A groundbreaking technology is quietly emerging in the field of artificial intelligence. Recently, Inception Labs announced the launch of the Mercury series of diffusion large language models (dLLMs), a new generation of language models designed for fast, efficient, and high-quality text generation. Compared to traditional autoregressive large language models, Mercury boasts up to a 10x speed improvement, achieving over 1000 tokens per second on an NVIDIA H100 GPU – a speed previously only achievable with custom chips.
The first product in the Mercury series, Mercury Coder, has already debuted in public testing. This model focuses on code generation and demonstrates exceptional performance, surpassing many existing speed-optimized models like GPT-4o Mini and Claude3.5Haiku in multiple programming benchmarks, while also being nearly 10 times faster. Developer feedback indicates that Mercury's code completion is highly favored; in Copilot Arena testing, Mercury Coder Mini ranked among the top performers and was one of the fastest models.
Current language models mostly employ an autoregressive approach, generating tokens sequentially from left to right. This inherently sequential process leads to higher latency and computational costs. Mercury, however, utilizes a "coarse-to-fine" generation method, starting from pure noise and iteratively refining the output through several "denoising" steps. This allows the Mercury model to perform parallel processing of multiple tokens during generation, resulting in improved reasoning and structured response capabilities.
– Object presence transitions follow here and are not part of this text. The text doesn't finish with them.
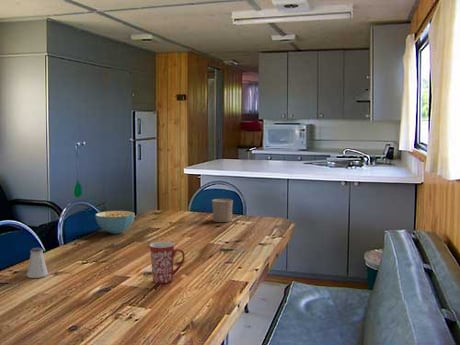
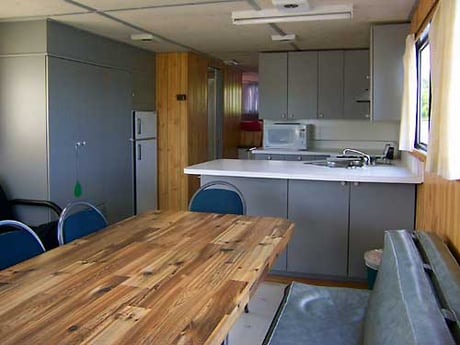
- saltshaker [26,247,49,279]
- cereal bowl [94,210,136,235]
- cup [211,198,234,223]
- mug [149,241,186,285]
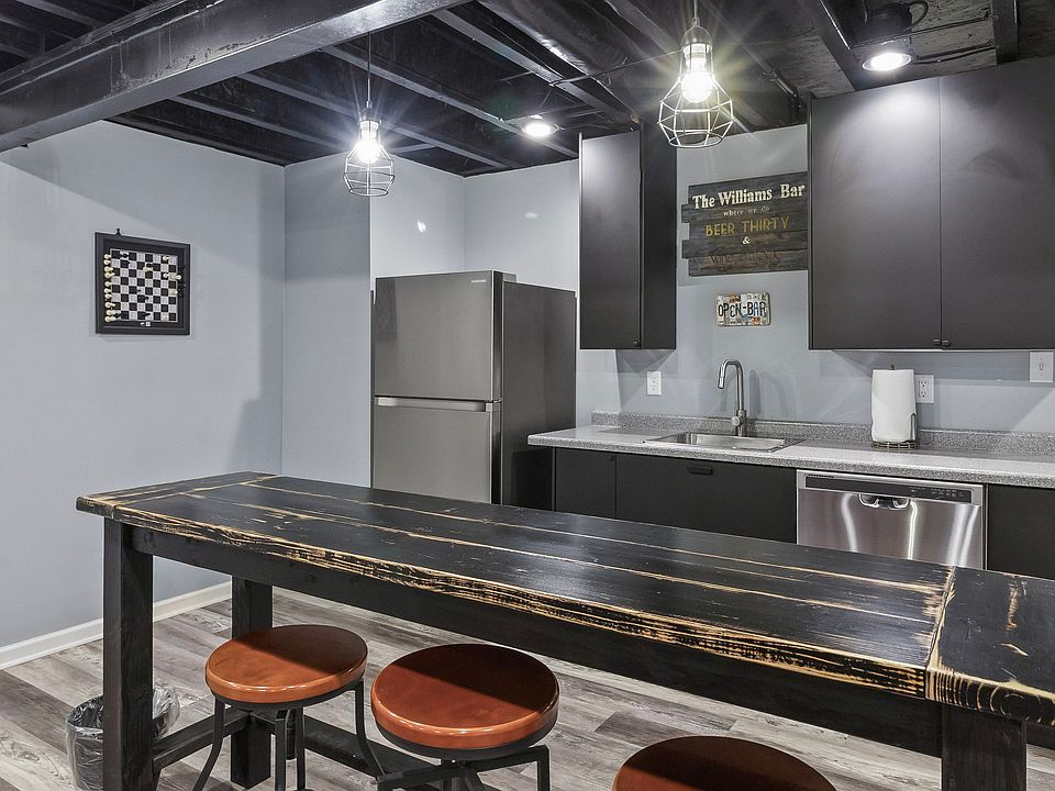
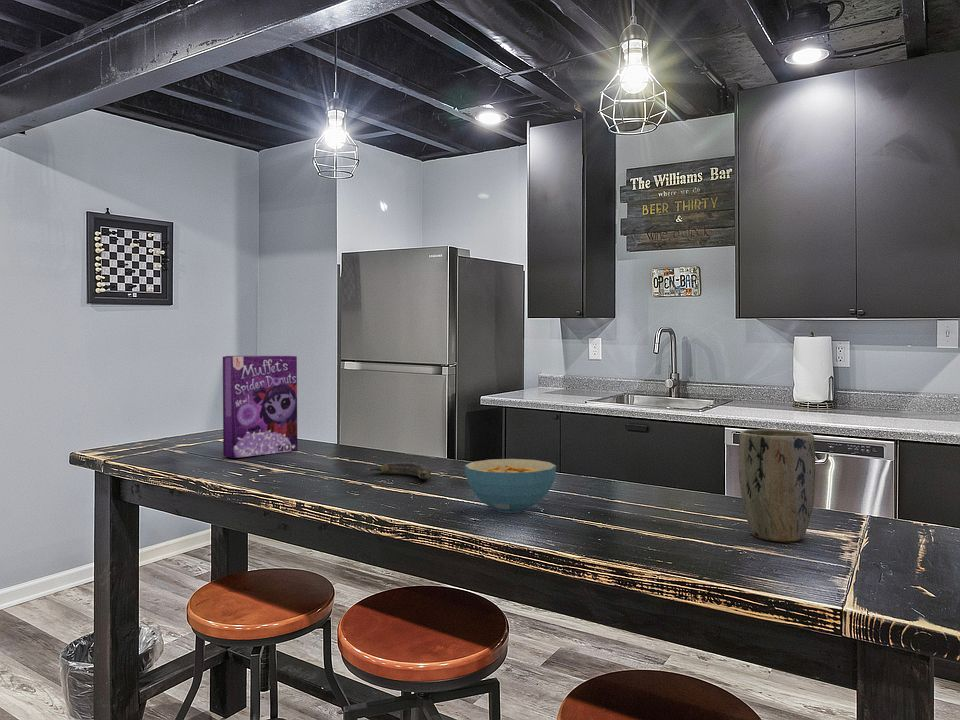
+ cereal box [222,355,298,459]
+ banana [366,461,433,480]
+ cereal bowl [464,458,557,514]
+ plant pot [737,428,816,542]
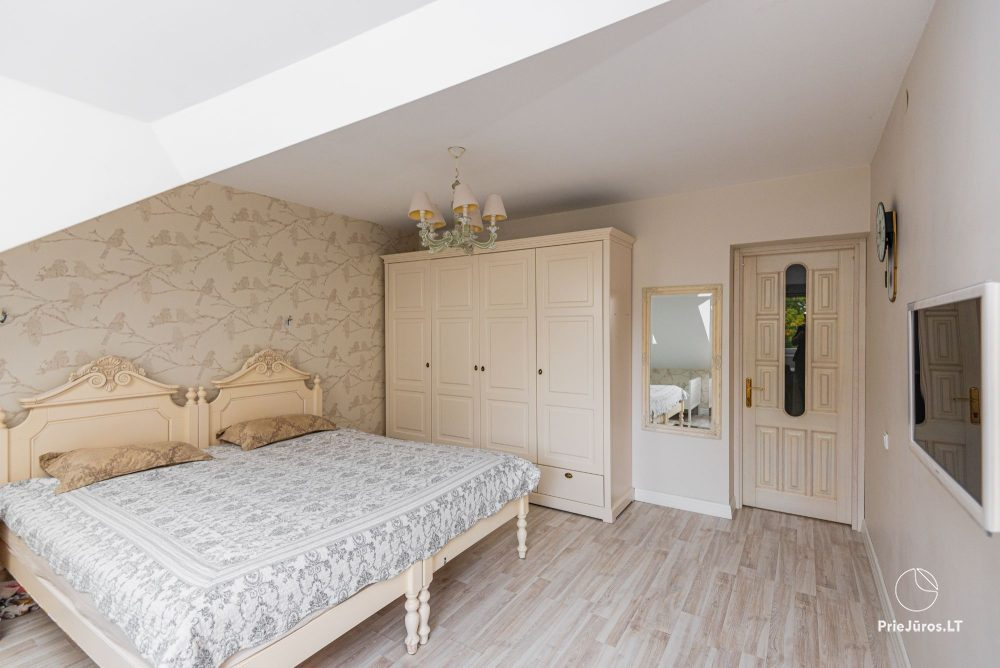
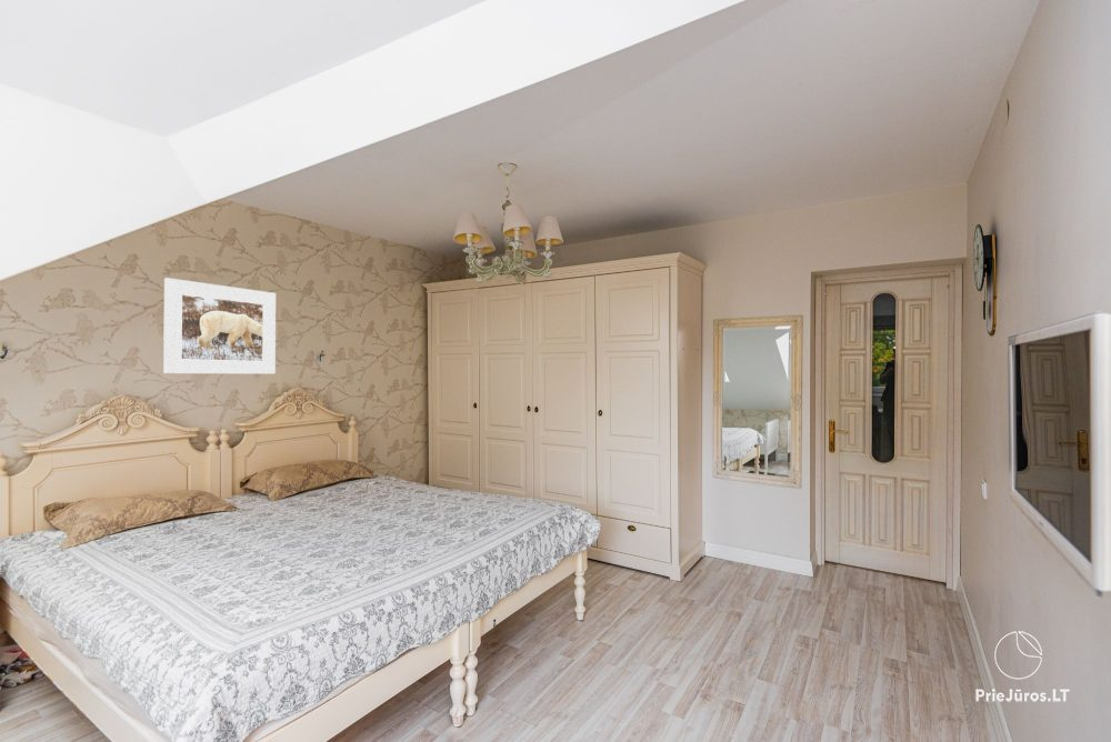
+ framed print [162,277,277,375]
With the launch of the Mercury series, Inception Labs showcases the immense potential of diffusion models in text and code generation. The company plans to introduce language models for chat applications next, further expanding the application scenarios of diffusion language models. These new models will feature enhanced intelligent agent capabilities, enabling complex planning and long-form generation. Their efficiency also allows them to run smoothly on resource-constrained devices such as smartphones and laptops.
Overall, the introduction of Mercury marks a significant advancement in AI technology, offering substantial improvements in speed and efficiency, while also providing higher-quality solutions for the industry.
Official introduction: https://www.inceptionlabs.ai/news
Online experience: https://chat.inceptionlabs.ai/
Key Highlights:
🌟 Launch of the Mercury series of diffusion large language models (dLLMs), achieving generation speeds of over 1000 tokens per second.
🚀 Mercury Coder excels in code generation, outperforming numerous existing models in benchmark tests.
💡 The innovative approach of diffusion models makes text generation more efficient and accurate, opening new possibilities for intelligent agent applications.